Provided data:
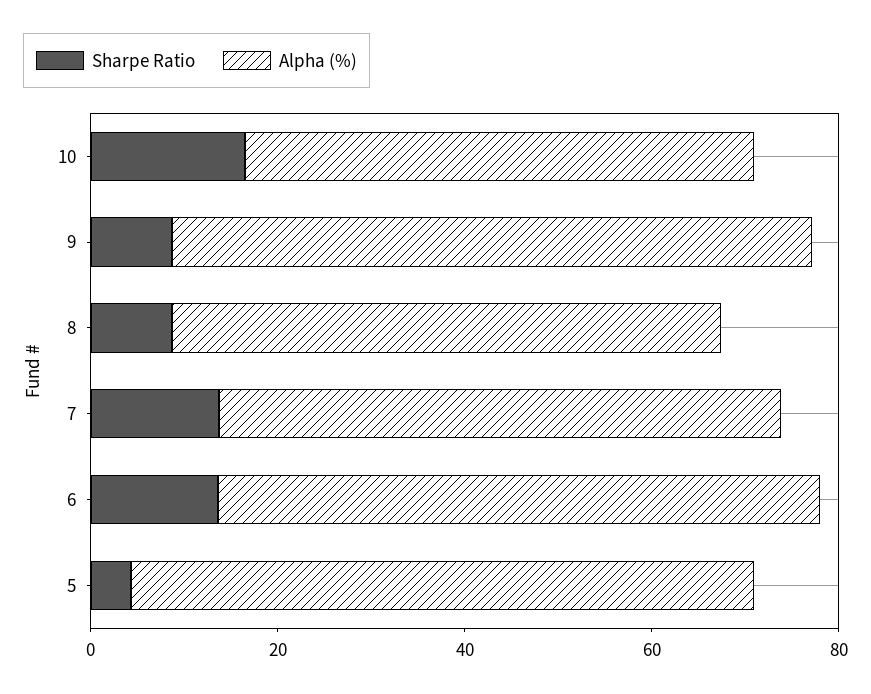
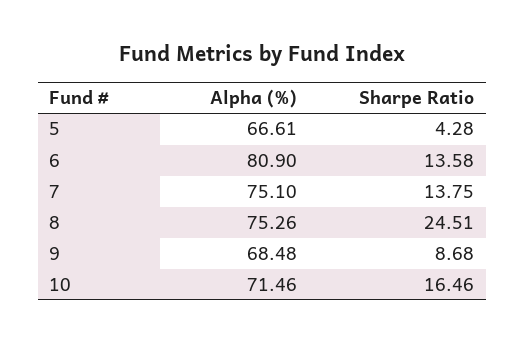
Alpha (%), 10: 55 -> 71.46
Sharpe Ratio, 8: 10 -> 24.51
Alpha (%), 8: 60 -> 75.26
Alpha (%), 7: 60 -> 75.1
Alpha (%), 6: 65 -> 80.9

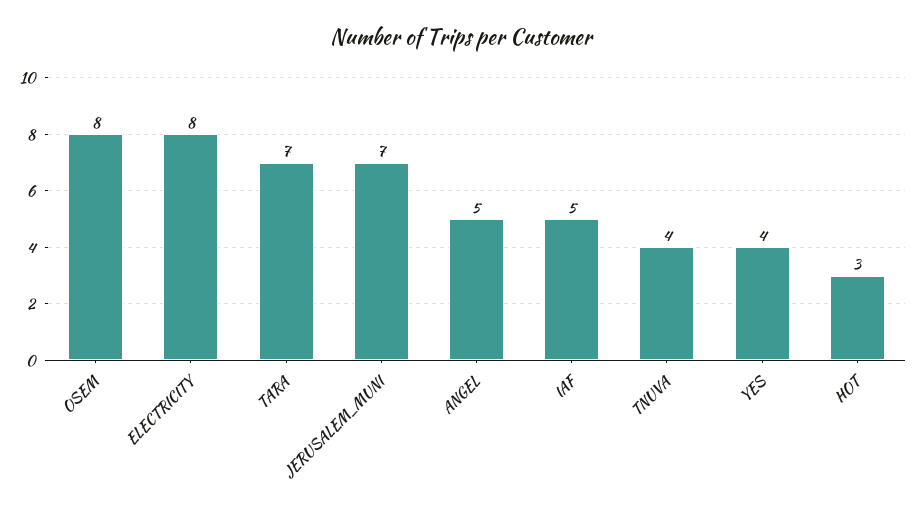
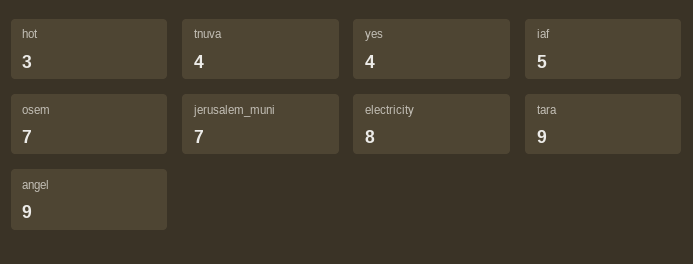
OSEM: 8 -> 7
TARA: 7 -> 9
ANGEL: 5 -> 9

What you should do:
Collect every line with the string "Alpha" from the records, and copy each.

Solved problem:
Alpha (%), 10: 55 -> 71.46
Alpha (%), 8: 60 -> 75.26
Alpha (%), 7: 60 -> 75.1
Alpha (%), 6: 65 -> 80.9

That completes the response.